Le problème aujourd’hui est que le texte est conçu justement pour ne pas offrir de points d’appui. Par exemple, la Charte des droits sociaux,est souvent présentée comme un filet de sécurité qui n’est pas au niveau de la protection que nous avons mais qui sans rien retirer aux droits plus favorables peut-être justement un appui pour ceux qui ne les ont pas, un minimum garanti...On oublie simplement que son contenu et son contexte - des principes peu contraignants, des droits timides et étriqués face à une partie III qui édicte le détail de toute vulgate néolibérale-, son statut juridique et son champ d’application, tout l’empêche de jouer ce rôle et de à contribuer effectivement à fai re converger les droits vers le haut. C’est sans doute le patronat européen, l’UNICE, qui le dit le plus clairement : « Ces considérations restreignent le pouvoir d’interprétation des cours de justice (...) et empêchent l’extension potentielle à l’avenir des droits garantis par la charte ». En revanche le règne de la concurrence au sein de l’union elle-même, le dumping social et fiscal, l’absence de volonté de convergence qui traversent le reste du projet, tout cela risque de tirer chacun vers ce seul minimum pauvrement garanti. Plutôt que de points d’appui pour grimper ensemble on a le risque d’une glissade générale vers les profondeurs.

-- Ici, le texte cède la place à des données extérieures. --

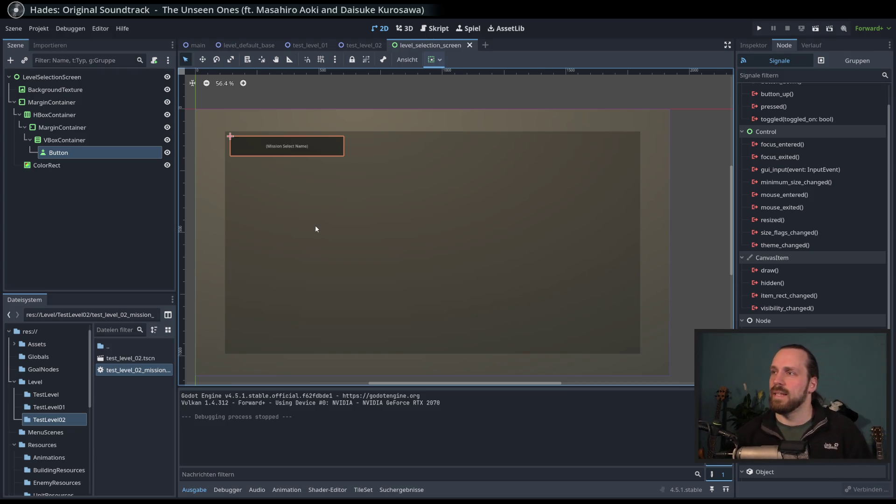
# Click through the root, HBoxContainer, inner MarginContainer, VBoxContainer and Button to inspect their signals.
pyautogui.click(100, 77)
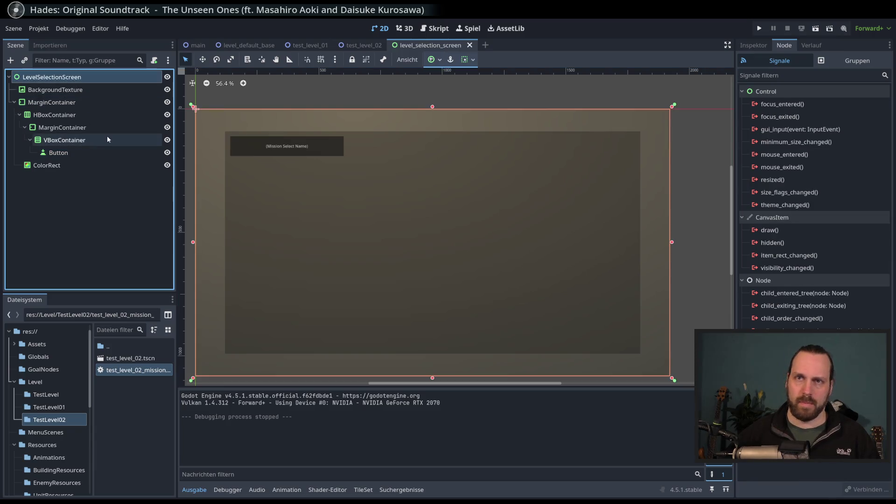
pyautogui.click(71, 116)
pyautogui.click(69, 128)
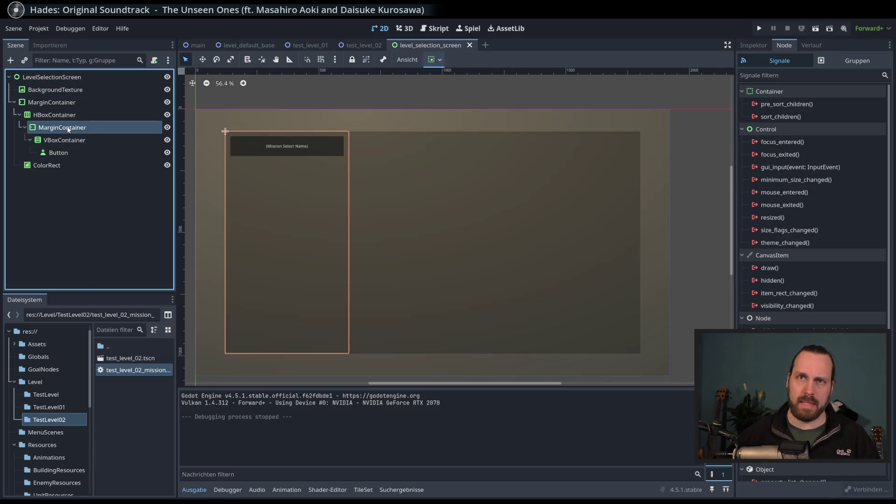
pyautogui.click(73, 146)
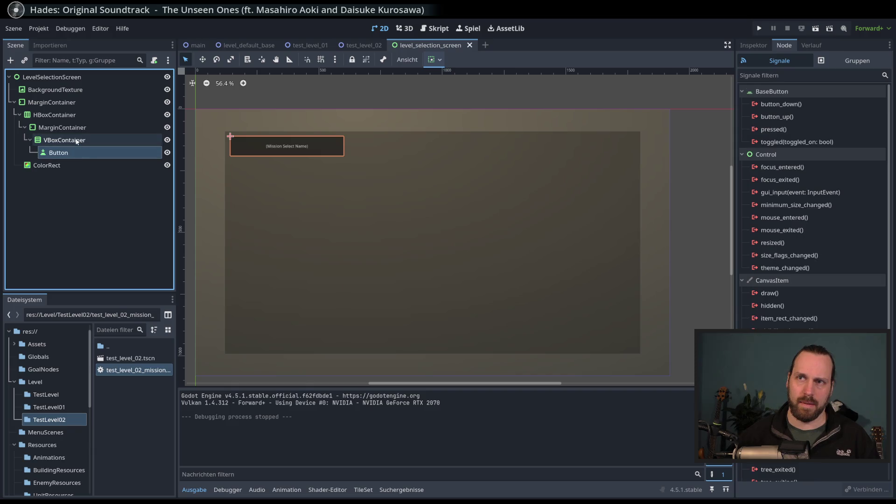
pyautogui.click(74, 154)
pyautogui.click(80, 142)
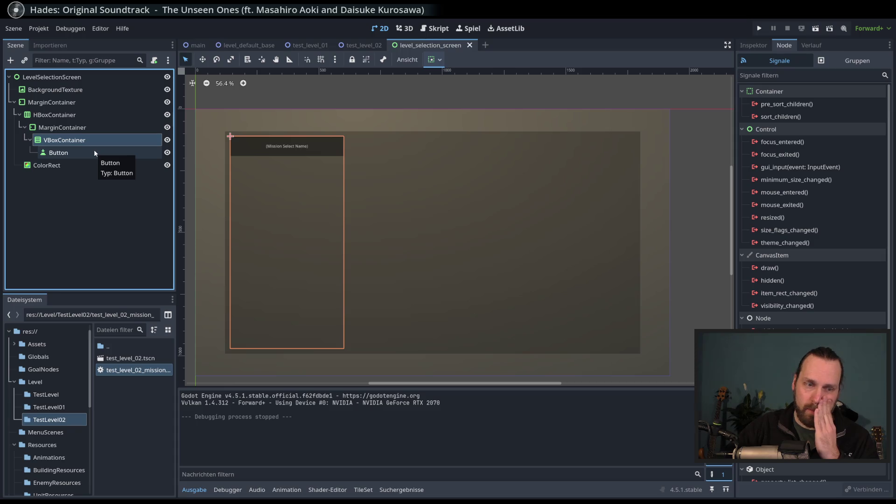
pyautogui.click(94, 150)
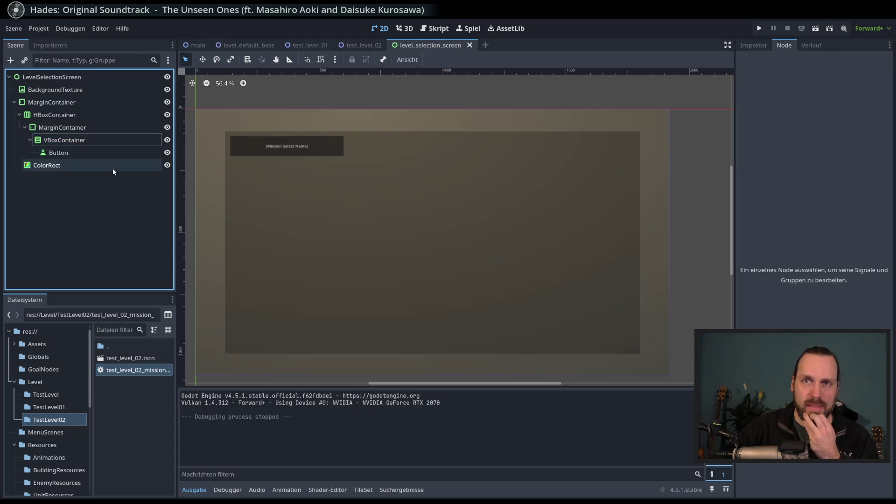
pyautogui.click(117, 186)
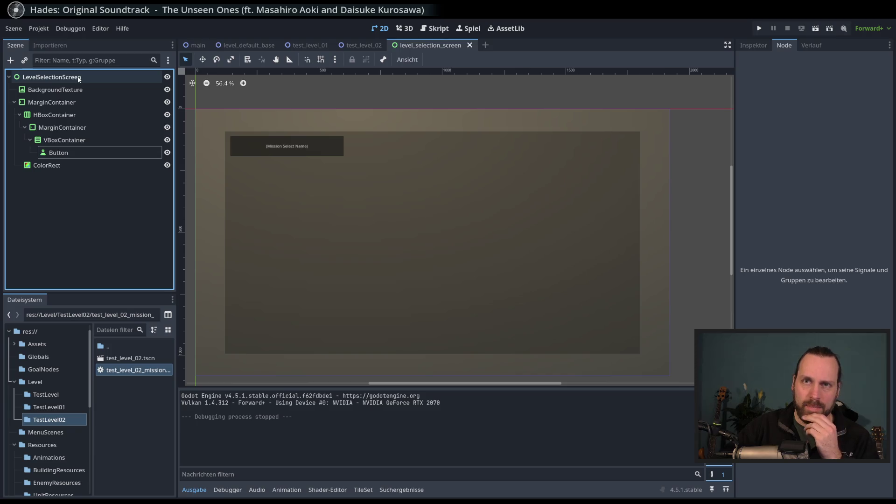
# Select the root, outer MarginContainer and HBoxContainer, then fold the inner MarginContainer branch.
pyautogui.click(78, 79)
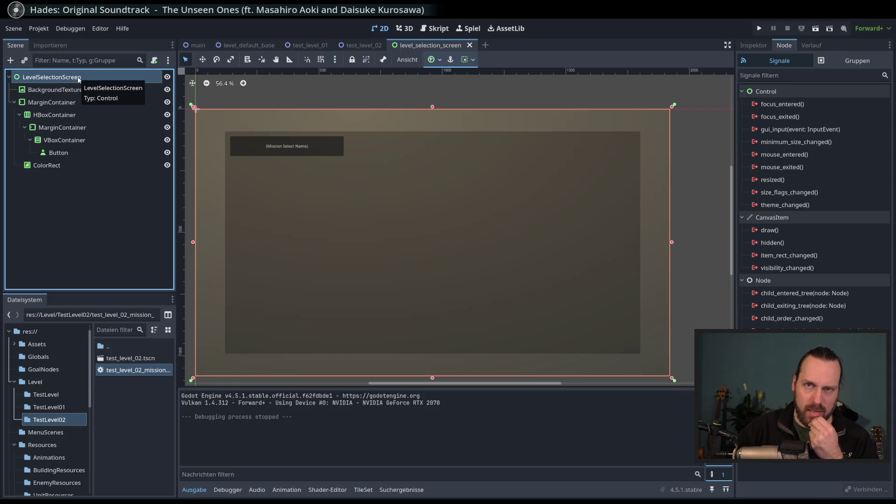
pyautogui.click(45, 104)
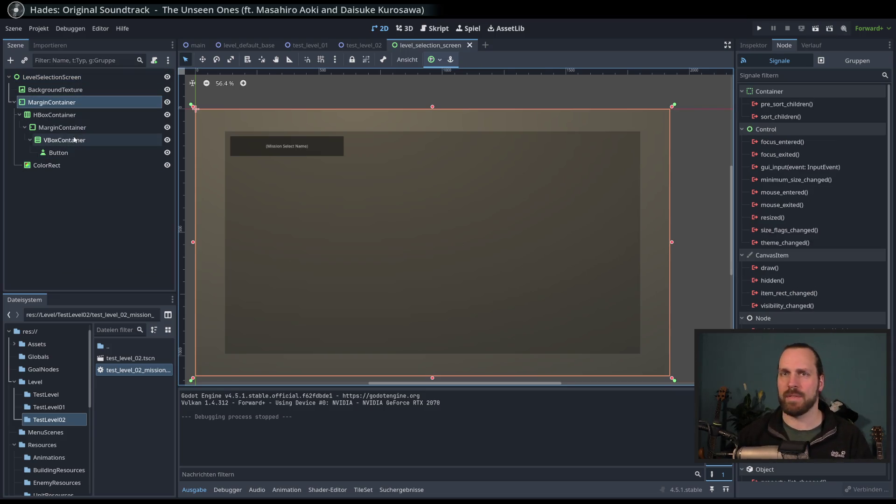
pyautogui.click(25, 127)
pyautogui.click(54, 115)
pyautogui.click(55, 128)
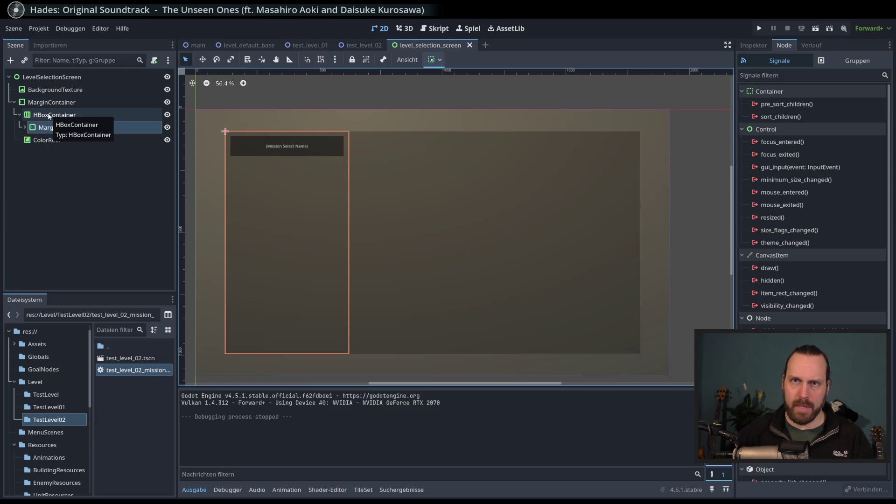
# Add a VBoxContainer under HBoxContainer and set it to expand horizontally.
pyautogui.click(47, 115)
pyautogui.click(10, 60)
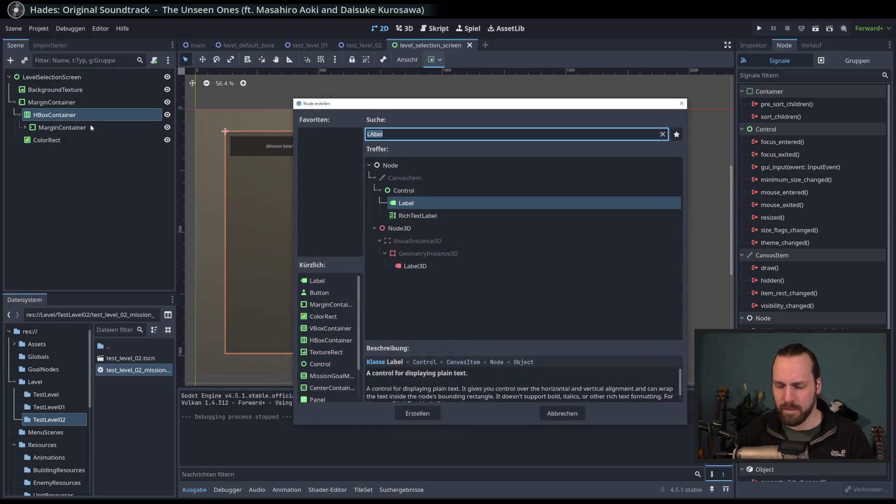
pyautogui.write('vbox')
pyautogui.press('Return')
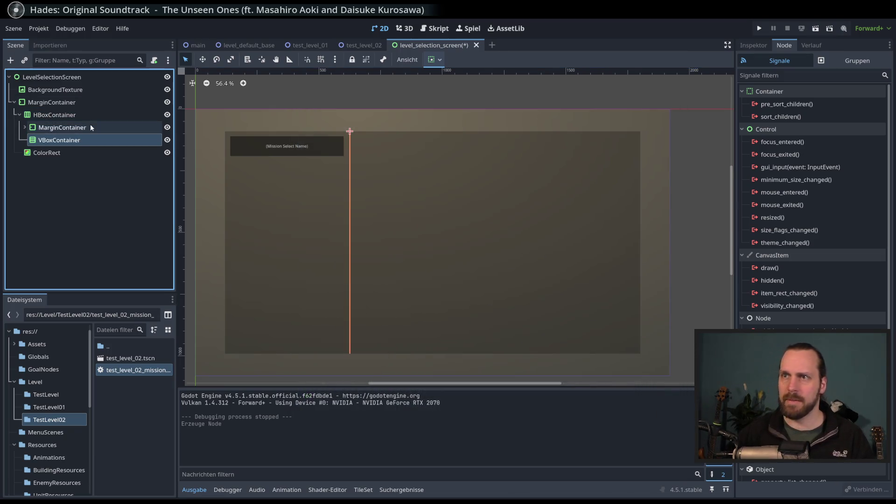
pyautogui.click(439, 61)
pyautogui.click(493, 106)
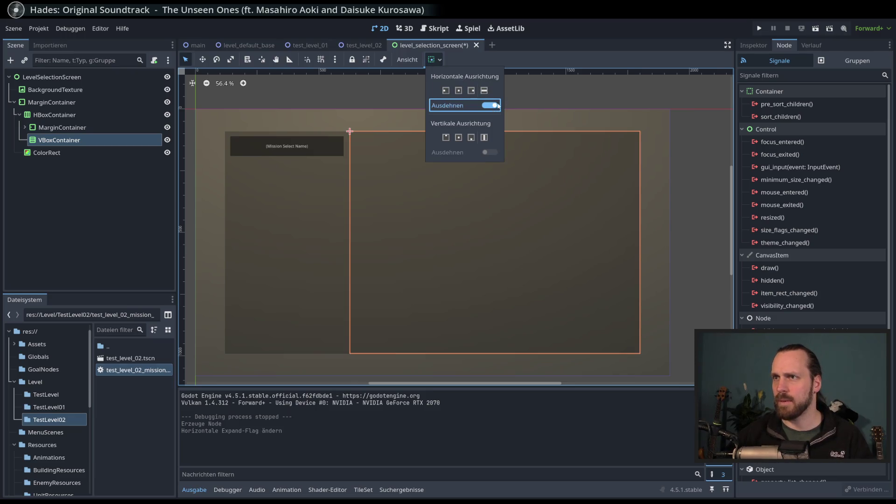
pyautogui.click(538, 64)
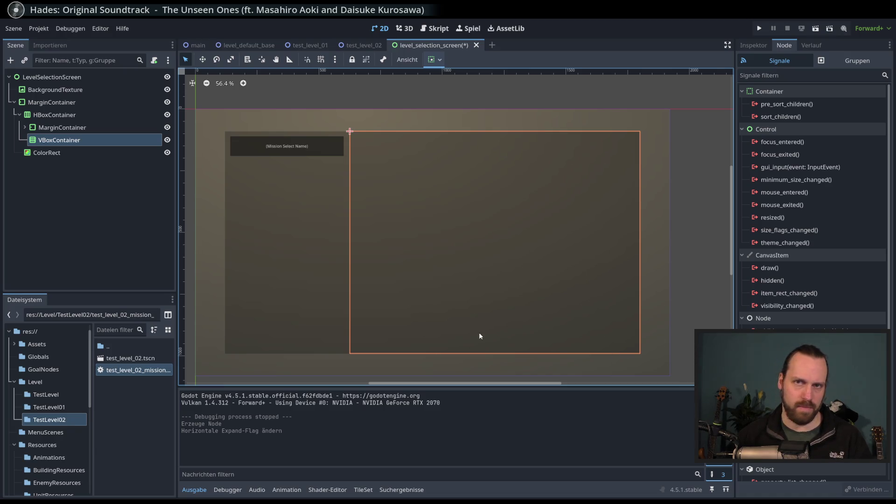
# Add a MarginContainer inside the new VBoxContainer and set it to expand vertically.
pyautogui.click(63, 127)
pyautogui.click(56, 140)
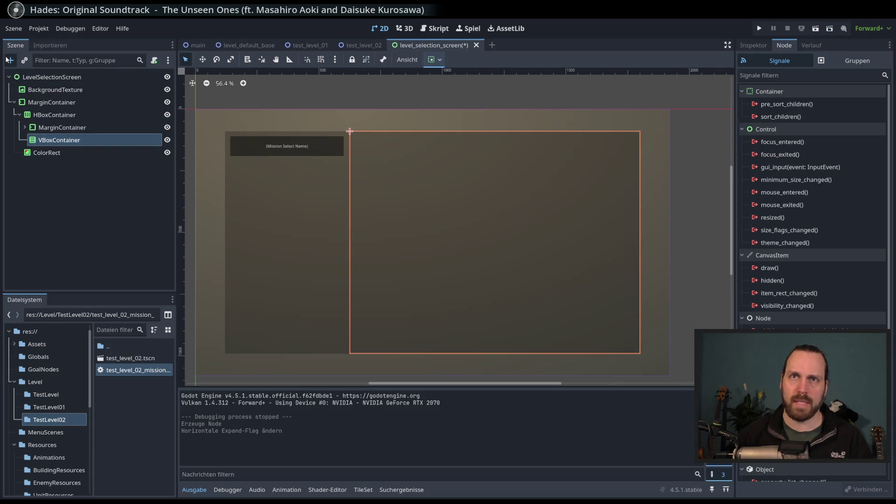
pyautogui.click(6, 59)
pyautogui.write('margin')
pyautogui.press('Return')
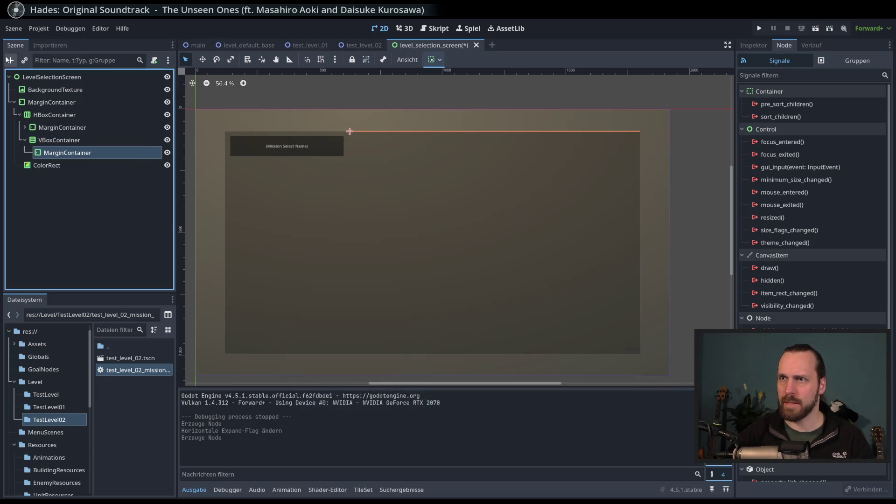
pyautogui.click(434, 59)
pyautogui.click(490, 152)
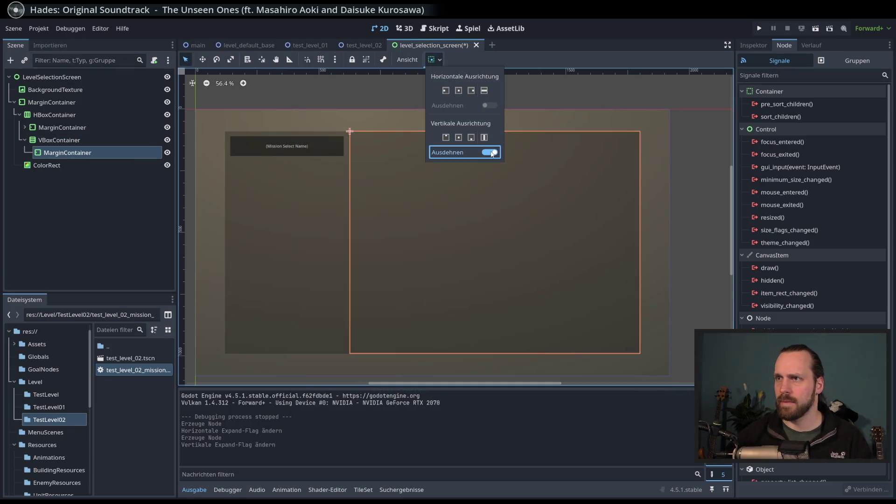
pyautogui.click(528, 57)
# Add a Control node inside the new MarginContainer and hide it.
pyautogui.click(65, 141)
pyautogui.click(75, 153)
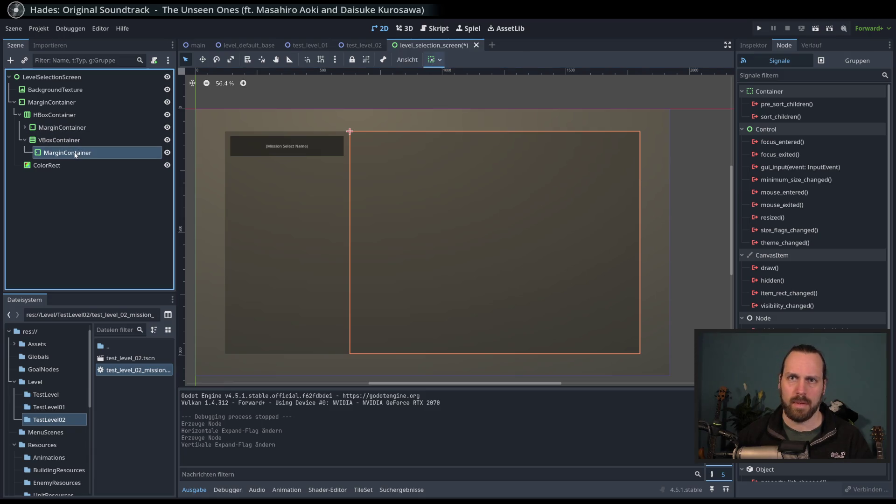
pyautogui.press('ctrl+a')
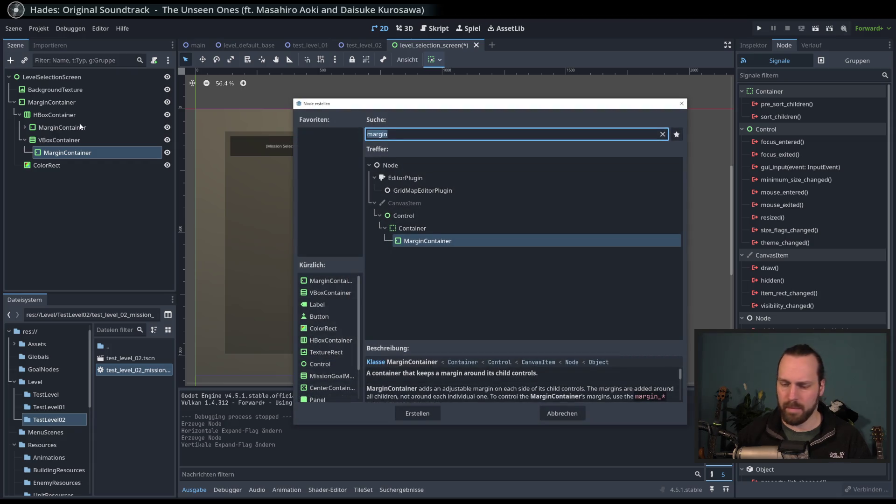
pyautogui.write('con')
pyautogui.press('Return')
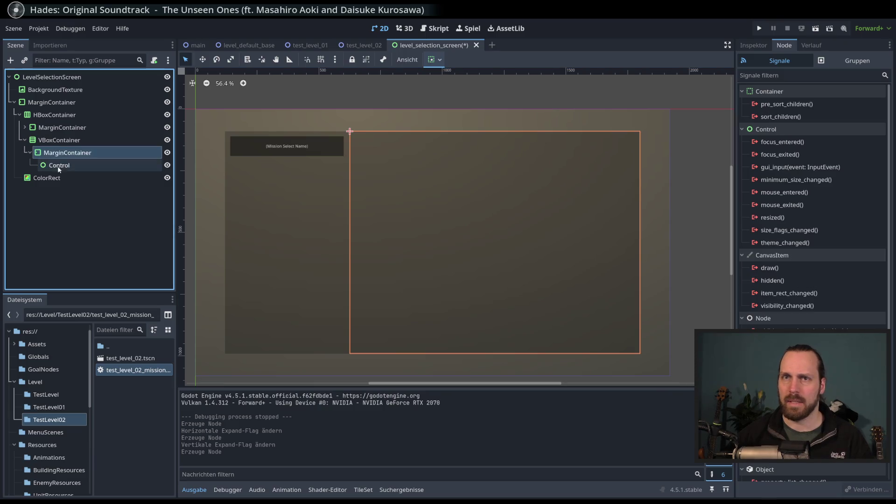
pyautogui.click(168, 165)
# Unhide the Control and give it a 100 px custom minimum height.
pyautogui.click(167, 165)
pyautogui.doubleClick(136, 165)
pyautogui.click(124, 152)
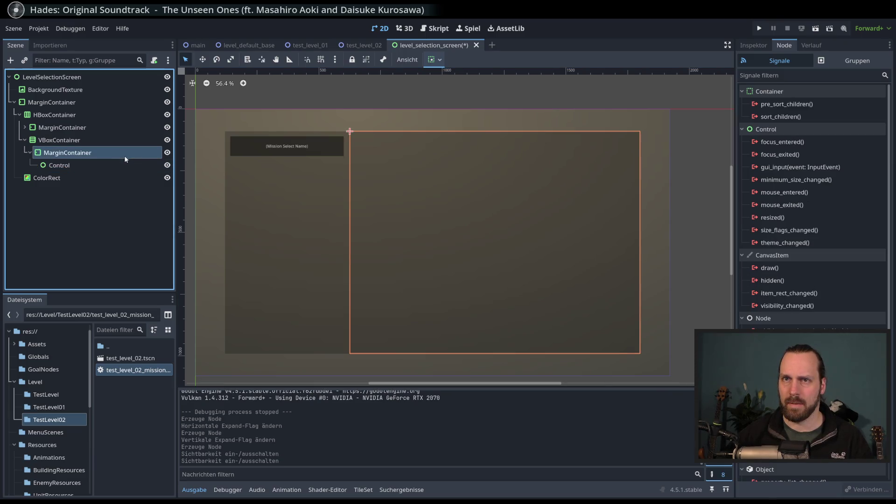
pyautogui.click(167, 153)
pyautogui.click(167, 152)
pyautogui.click(349, 191)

Quant au contexte, il n’est pas celui d’un libéralisme partout vainqueur et incontesté : le mouvement citoyen qu’a fait naître en France ce débat et duquel nous participons le montre bien. Le montrent aussi les luttes qui se mènent dans de multiples pays européens autour de revendications convergentes avec les nôtres, sur l’emploi, les salaires, les services publics ou contre la directive Bolkestein ; le montrent les Forums sociaux comme la manifestation de Bruxelles. Nous n’avons pas découvert aujourd’hui l’Europe ; nous y luttons depuis des années ! Et nous avons la responsabilité de nous appuyer là-dessus pour ne pas laisser faire, pour travailler avec nos camarades européens à construire une autre Europe : y renoncer, accepter sans se battre un tel projet serait le meilleur moyen de détacher un peu plus les peuples de la nécessaire construction européenne.

On nous prédit souvent le chaos en cas de victoire du non. Je ne veux pas opposer à cette prédiction catastrophiste, l’annonce de lendemains sûrement et immédiatement radieux.

- Il va falloir continuer à lutter en France et en Europe ; par exemple pour construire et imposer des principes garantissant les services publics, y compris des services publics européens ; par exemple pour bâtir un véritable droit à l’éducation et des objectifs communs de réussite scolaire.

- Il va même falloir, quel que soit le résultat, donner une dimension nouvelle à nos luttes et rassembler en dépassant les clivages entre partisans et adversaires du texte.

Simplement si le texte est adopté, une chose est à peu près certaine : il ne sera pas renégocié d’ici de longues années ; et nos luttes seront plus difficiles. Inversement s’il est rejeté le champ des possibles reste ouvert et nous pouvons espérer un nouvel élan, fondé sur plus de confiance, sur la capacité de rassembler en France et en Europe pour de nouvelles étapes de la construction d’une Europe de la démocratie, des droits, de l’éducation, de la justice, du développement durable et partagé, de la paix. Cette Europe nous avons la conviction qu’elle est aujourd’hui plus que jamais nécessaire mais aussi que tous nos débats montrent qu’elle est possible.